## Problem to solve
Which of the lines below hold "else"? Please return each one.

■ ■ ■ ■ ■

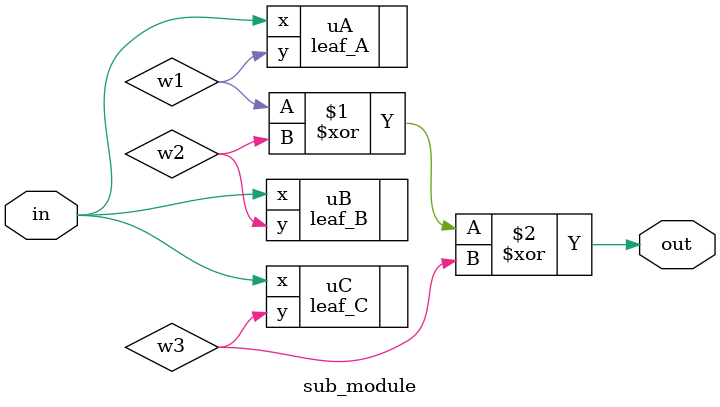
<source format=v>
module sub_module(
    input  wire in,
    output wire out
);
    wire w1, w2, w3;

    leaf_A uA(.x(in), .y(w1));
    leaf_B uB(.x(in), .y(w2));
    leaf_C uC(.x(in), .y(w3));

    assign out = w1 ^ w2 ^ w3;
endmodule

</source>
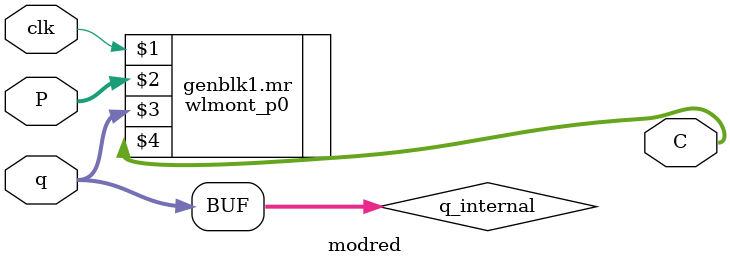
<source format=sv>
/*
    OpenNTT - 2024
    Florian Krieger, Florian Hirner, Ahmet Can Mert, Sujoy Sinha Roy
    Contact: florian.krieger@iaik.tugraz.at
*/
`timescale 1ns/1ps

// Module performing modular reduction P mod q, 0 <= P < q^2. This either uses:
// default (WL Montgomery), sim, or custom

module modred #
(
	parameter LOGQ = 0,
  parameter [LOGQ-1:0] Q_VALUE = 0, // != 0: q is constant
	parameter WORD_SIZE = 0, // Last WORD_SIZE digit of q will be 00...001
	parameter MODRED_LAT = 0,
	parameter MODRED_TYPE = "default", // options: "default" (WL Montgomery), "custom", "" (i.e., for sim)
	// parameters for default case
	parameter MODRED_L = 4,  // montgomery loop count (calculated as $ceil(LOGQ/WORD_SIZE))
  parameter MODRED_COREMUL_LAT = 1 // latency of multiply and add units in WL Montgomery	
)
(
input                     clk,
input      [(2*LOGQ)-1:0] P,
input      [LOGQ-1:0]     q,
output     [LOGQ-1:0]     C
);

logic [LOGQ-1:0] q_internal;
assign q_internal = Q_VALUE == 0 ? q : Q_VALUE;

if (MODRED_TYPE == "default") begin
	wlmont_p0 #(LOGQ,WORD_SIZE,MODRED_L,MODRED_COREMUL_LAT) mr (clk,P,q_internal,C);
end
else if (MODRED_TYPE == "custom") begin
	my_modred mr(clk,q_internal,P,C);
end
else begin
  wire [(2*LOGQ)-1:0] P_red;
	assign P_red = P%q_internal;

	shiftreg #(MODRED_LAT, LOGQ) sr(clk,P_red[LOGQ-1:0],C);
end

if(MODRED_TYPE == "default")
  if(MODRED_LAT != MODRED_L*2 + ((LOGQ-WORD_SIZE <= 24) ? (((2*LOGQ-47-1)/WORD_SIZE)*(0+1)) : (MODRED_L*(0+1))) + (0+1))
    $error("Invalid MODRED_LAT");

endmodule

</source>
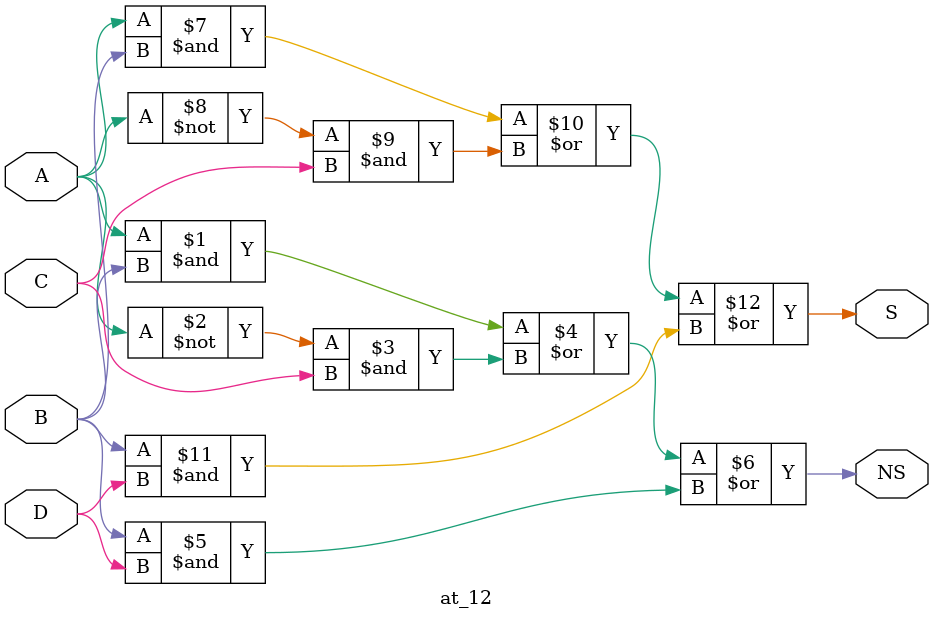
<source format=v>
module at_12(
    input A, B, C, D,
    output NS, S
);

assign NS = A & B | ~A & C | B & D;
assign S = (A&B)|(~A&C)|(B&D);
    
endmodule
</source>
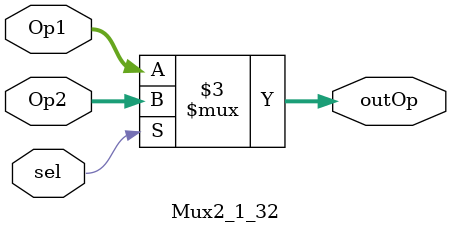
<source format=v>
module Mux2_1_32(
	input  sel,
	input [31:0] Op1,
	input [31:0] Op2,
	output reg [31:0]outOp
);

always @ (*)
	begin 
		if(sel)
			outOp=Op2;
		else
			outOp=Op1;
	end
endmodule

</source>
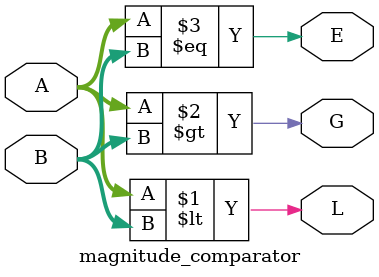
<source format=v>
`timescale 1ns / 1ps
module magnitude_comparator(
	output	L,G,E,
	input		[3:0] A,B
    );

	assign	L = A < B,
				G = A > B,
				E = A == B;

endmodule

</source>
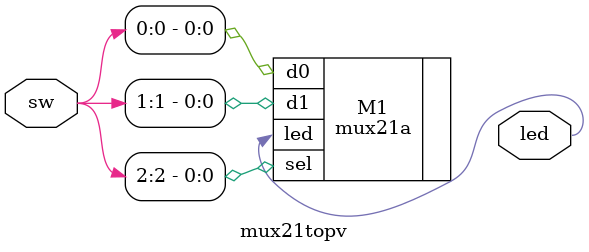
<source format=v>
`timescale 1ns / 1ps


module mux21topv(
    input [2:0] sw,
    output [0:0] led
    );
    
    mux21a M1(
    .d0(sw[0]),
    .d1(sw[1]),
    .sel(sw[2]),
    .led(led[0])
    );
endmodule

</source>
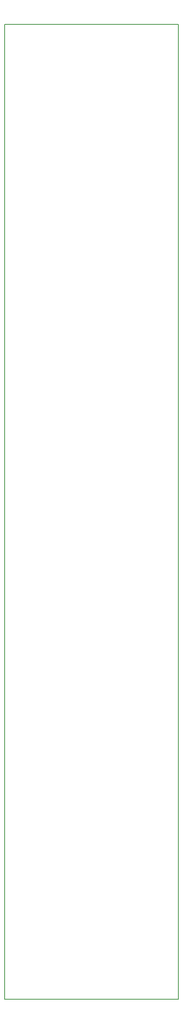
<source format=gbr>
G04 DesignSpark PCB Gerber Version 13.0 Build *
%FSLAX35Y35*%
%MOIN*%
%ADD11C,0.00500*%
X0Y0D02*
D02*
D11*
X9221Y2750D02*
X159221D01*
Y842750D01*
X9221D01*
Y2750D01*
X0Y0D02*
M02*

</source>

■ ■ ■ ■ ■

## Result for this exercise
else if (MODRED_TYPE == "custom") begin
else begin
		else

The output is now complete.